И предчувствие: эта женщина —

Чересчур открытое платье сообщало ей слишком праздничную наружность – оно и сидело неловко, до того стягивая ее стан и плечи, что полнота их теряла всю свою красоту и естественность.

Толстой мог побожиться, что не писал этого.

Кто-то приподнял ей концы локонов и закинул их за косу – эта импровизированная прическа, надо признать, необыкновенно пристала к правильному овалу лица Анны. Толстой взял со стола кусок барежа, приготовленный Софьей Андреевной для какого-то рукоделья, и ловкими складками драпировал плечи своей героини.

Они враз и замедленно оглядели друг друга.

В тополевой аллее разносился гулкий стук его сердца.

Горничная светила им в передней.

На кровати никого не было, никто не сидел в кресле и не стоял за зеркальным шкафом: придут!

Усаживая в экипаж, он целовал ей руки и колени.

Колокольчик заливался ярким звоном.

Божественная Анна и Анна демоническая напоминали о женщине-ничего и женщине-вообще.

Анна демоническая не слышала земли под собою; божественная Анна не наблюдала над собой неба.

Толстой полон был задорного чувства против женщины-вообще, но в частности ничего не имел против женщины как таковой.

Он знал: женская красота преступна, но не мог объяснить этого.

Неумолчно и фамильярно звонили часы – горничная светила им из передней.

Свет мешал разглядеть – звон в часах, однако, давал понять: имена более не прилипали к их носителям – они носились сами по себе.

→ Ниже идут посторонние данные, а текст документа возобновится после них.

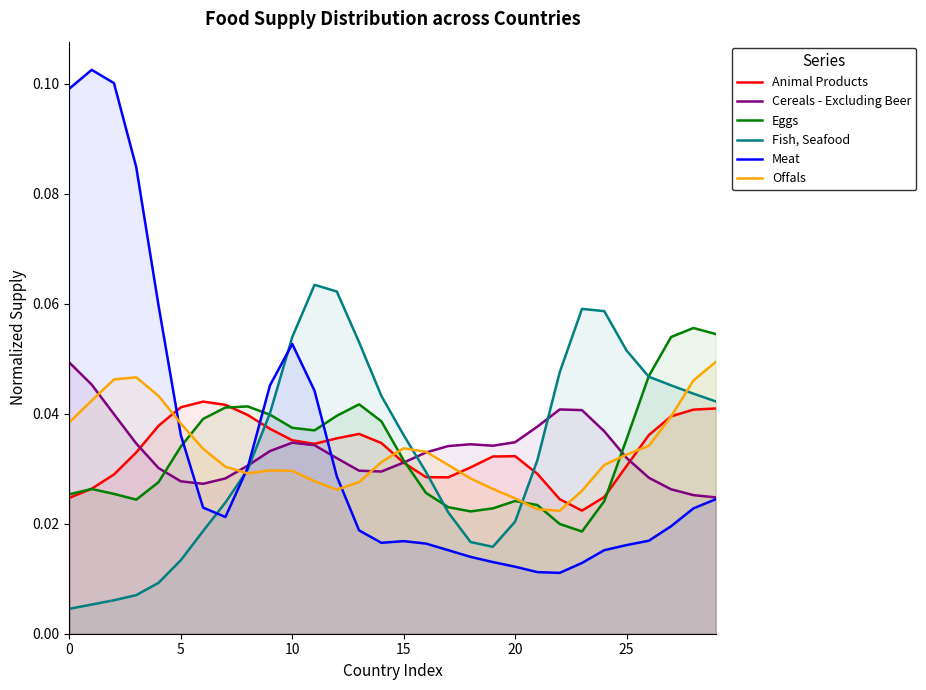

In Animal Products, how many points are higher than both neighbors (excluding endpoints)?

3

Толстой положительно затруднялся: Каренина ли была перед ним, Вронский, Кумберг или же только буквенные их обозначения.

Вот Анна! Идет по яснополянской усадьбе, входит, дает себя обнять – он наклоняется к белой шее и целует лишь лист бумаги, где светится имя ея…

Алабин, с которым Толстой был дружен еще по Севастополю, придал Анне металлический блеск и снабдил хрустальным звоном – куда следовало он просовывал золотой ключик, как следует заводил Анну, и та, подергиваясь, ходила по стеклянному столу.

Тысячу раз произнести «цветник», и в носу защекочет.

Когда Алабин чихал, Анна пальцами проводила по носу.

«Вкусный нос» отвечал за аллергию.

Глава девятая. Всякий человек

Круглый московский звук лился из бесконечности.

Глаз – гора – Генрик и обратно: Генрик – гора, – глаз.

Манекен в доме Карениных смахнул слезу: приехавший Мичурин облачился в его белье, сюртук и брюки.

Слишком много людей получили доступ к бесконечности: Мичурин тоже.

Легко и просто (относительно) в бесконечность уйти – ты попробуй вернуться!

Влюбленные в бесконечность: кто они?!

Дающие одеялу сползти, и тот, кто стоит за шкафом – чья возьмет? Противостояние было тем звероподобнее, что, наконец, ожила природа.

Кудрявый баран скакал по горам; желтый аист крутился в воздухе.

Сыпались яблоки: обычные и конские; еще – яблоки любви.

Червивая любовь – на что похожа?

С Анны каждый день спадала точно какая-то шелуха.

Вдруг лопнуло лицо Келдыша (случившиеся около лица отошли в тот же час).

Академик сменил кожу: синяя из-под красной.

Отец Гагарина звал Анну в Космос – забыл, что только недавно она оттуда.

Анна между тем сбрасывала шляпку и перчатки.

Охтенка подняла яркий передник, чтобы обмахнуть лицо.

Анна выезжала к каждому поезду: всякий раз прибывал Мичурин, и ей казалось, это он звонит в часах. В самом деле в мешке из небеленого рядна он привез часы: яблочные: одно яблоко обозначало час дня, два яблока – два часа, три яблока – три.

Свежими яблоками Мичурин снабжал мавзолей: когда он клал четыре яблока на хрустальную крышку, время там останавливалось.

Яблочное время от Мичурина и время-молоко от охтенки —

Алабин снабжал мавзолей графинчиками, Кумберг – абажурами, Келдыш и отец Гагарина поставляли громоотводы: Ленин лежал без ярких мазков, все в нем было ровно, уравновешено – фигура, нарисованная природой в средних, немного линючих красках.